Thanks a lot. I mean the model using a subset of variables just works well for the people have the same variables. the model using all variables doesn't work well for all people. That's why I built different model for each subgroup samples.

Jarvis
I guess this is a bit like credit scoring in real life. There are normally 2 application scorecards, one for 'new to bank' customers and one for 'existing customers'. The 'existing customers' have a lot more detailed information that can be utilised.

Saying that though, a good algorithm and some thoughtful data pre processing should mean you should only need one scorecard, but 'logic' says you would be better using 2.

Phil
I agree with Tomas, one scorecard is probably the best. Otherwise you might find structural breaks in your modeling.

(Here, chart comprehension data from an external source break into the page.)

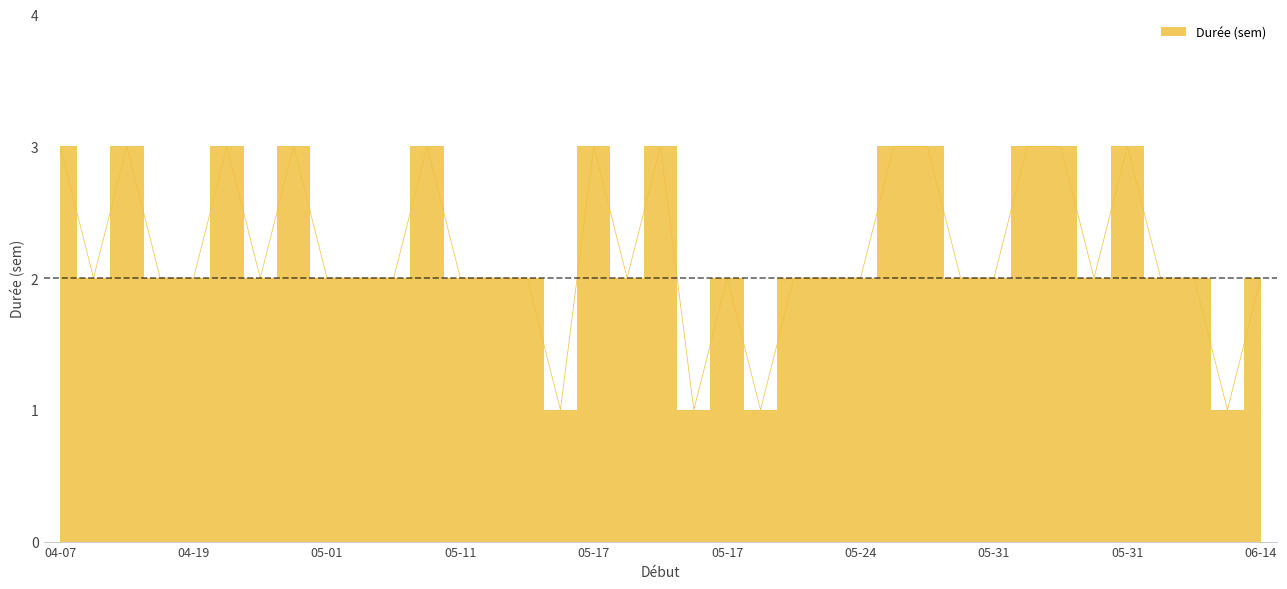

How many series are shown in this chart?

1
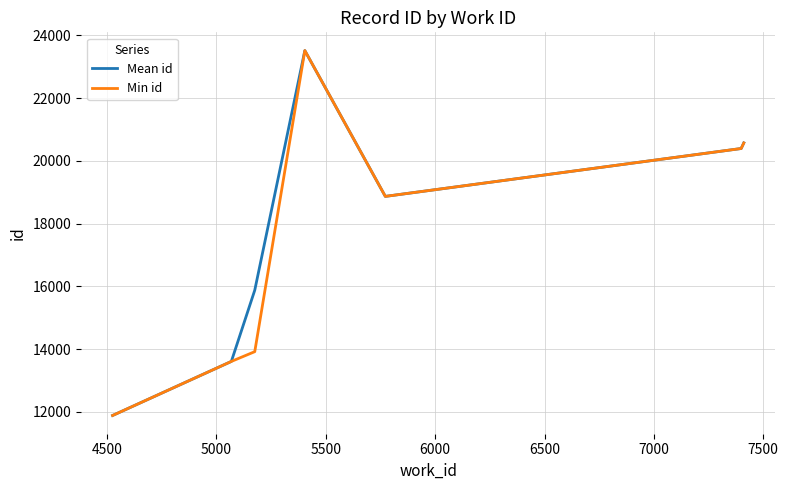

What are all the series names shown in the legend?

Mean id, Min id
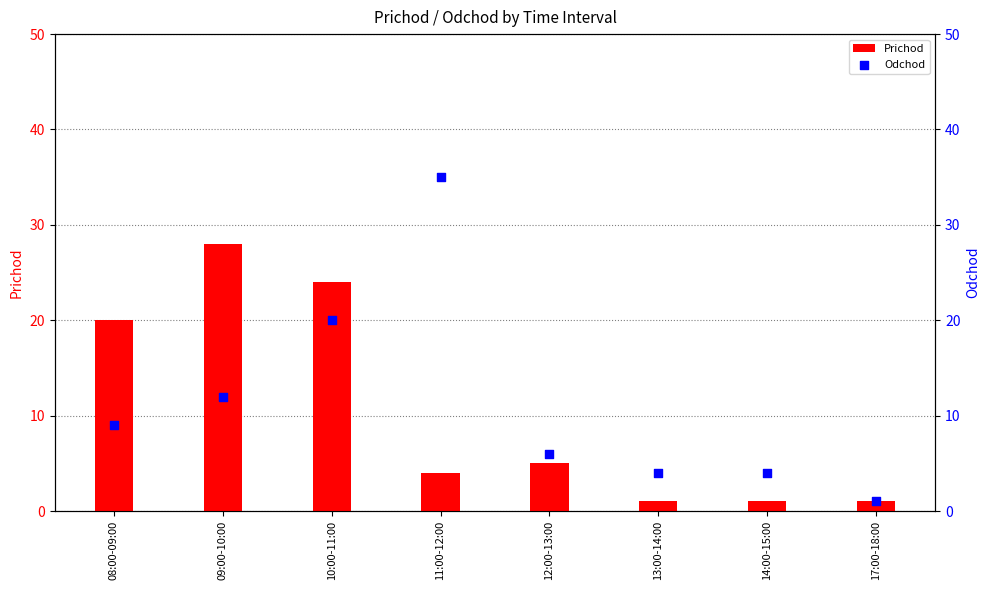

Which series has the largest total across all categories?

Odchod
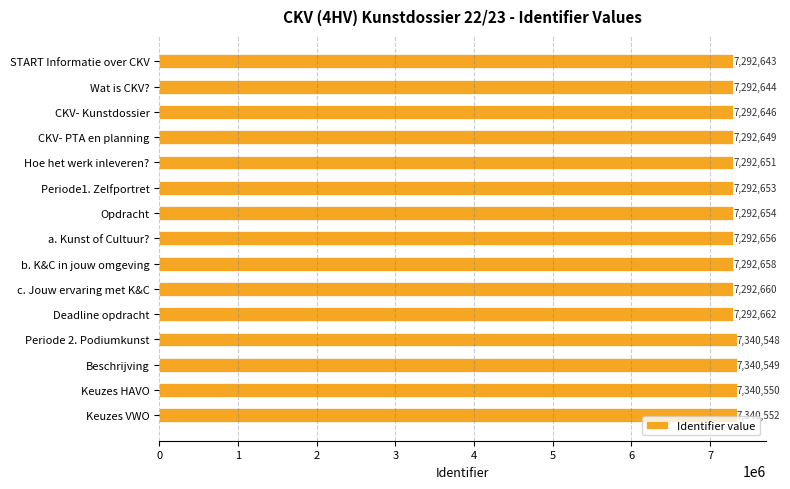

Reading top to bottom, transcribe all the data shown in this chart.

START Informatie over CKV=7292643	Wat is CKV?=7292644	CKV- Kunstdossier=7292646	CKV- PTA en planning=7292649	Hoe het werk inleveren?=7292651	Periode1. Zelfportret=7292653	Opdracht=7292654	a. Kunst of Cultuur?=7292656	b. K&C in jouw omgeving=7292658	c. Jouw ervaring met K&C=7292660	Deadline opdracht=7292662	Periode 2. Podiumkunst=7340548	Beschrijving=7340549	Keuzes HAVO=7340550	Keuzes VWO=7340552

FICO models with this info:
1) # of credit cards (cc)
2) Length of time since 1st loan
3) How many loans or credit cards
4) How long ago did one open a new cc or loan
5) How many loans or cc currently have a balance
6) total $ amount of balances (not includind a mortgage)
7) # of months since last missed payment
8) Longest time of a delinquent payment
9) # of loans/cc past due at this time
10) Percent of total cc limits that current balances on cc's represent
11) Any judgements such as bankruptcy, tax liens, repossession, collections
12) How long ago did #11 occur

There may be more to it, but these are some things FICO uses.

As for missing data, I'd just do the regular thing and check some more complete variables with the information from missing vs. non-missing records and see if they are significantly different using t-tests for continuous variables, a non-parametric for the ordinals (maybe Mann-Whitney?) and something perhaps like chi-square for the nominals. If not sig. different, you are cool. A logistic regression would be great if you have info for default yes/no, but I don't know if you are that lucky :) If you could do a logistic regression you could use the odds ratios as possible scores?

Best wishes!
Hello Mrs. Bellucci,

Thank you very much for the detail about FICO and your recommendation. So far, for our micro credit loan samples, we just use WOE of some social security bureau information to build a logistic regression model. The model just works well for those samples who have social security bureau information. Normally, the people who have use financial information should be given a score. Unfortunately, if we just build one model for all the samples, the k-s value is always low.

Regards!

Jarvis
FICO works for "data rich" consumers. The model(s) are less effective for thin and not effective for no file consumers. For thin or no file consumers an option is to incorporate non-traditional or additional forms of data e.g. personal loans, other types of liabilities that require payment. Underwriting criteria could/will be different for each scenario credit card and loan (secured/unsecured) type and amount. Proper weighting will also be required and that will be based on credit use and repayment patterns - which is why you are looking for a score solution in the first place.

Scoring no/thin file consumers could be manual until enough data sources can be incorporated to support an automated scorecard, attribute weighting process and score validation.
Jarvis,
Whatever method for combination of 3 scorecards you will use - don't forget about synchronization of calibration, so that for each your scorecard you will understand what odds correspond to what scoreband. This way you will compare apples to apples.
Additionally to Information Value you can also use chi-squared test.
When we built a composition of scorecards for a credit bureau in South Europe we used dynamic weights depending on sub-segment.